To do: Look through the lines below and copy each one that includes "CROSS".

Provided data:
^^^^^^^^

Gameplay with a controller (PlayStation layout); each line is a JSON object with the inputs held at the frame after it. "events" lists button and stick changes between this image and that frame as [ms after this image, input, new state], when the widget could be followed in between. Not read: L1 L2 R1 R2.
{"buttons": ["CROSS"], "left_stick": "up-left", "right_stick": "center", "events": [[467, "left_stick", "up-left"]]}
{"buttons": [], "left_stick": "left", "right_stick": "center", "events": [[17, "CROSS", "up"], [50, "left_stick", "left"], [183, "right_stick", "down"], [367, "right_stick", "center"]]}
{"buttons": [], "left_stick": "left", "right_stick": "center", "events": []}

^^^^^^^^

Output:
{"buttons": ["CROSS"], "left_stick": "up-left", "right_stick": "center", "events": [[467, "left_stick", "up-left"]]}
{"buttons": [], "left_stick": "left", "right_stick": "center", "events": [[17, "CROSS", "up"], [50, "left_stick", "left"], [183, "right_stick", "down"], [367, "right_stick", "center"]]}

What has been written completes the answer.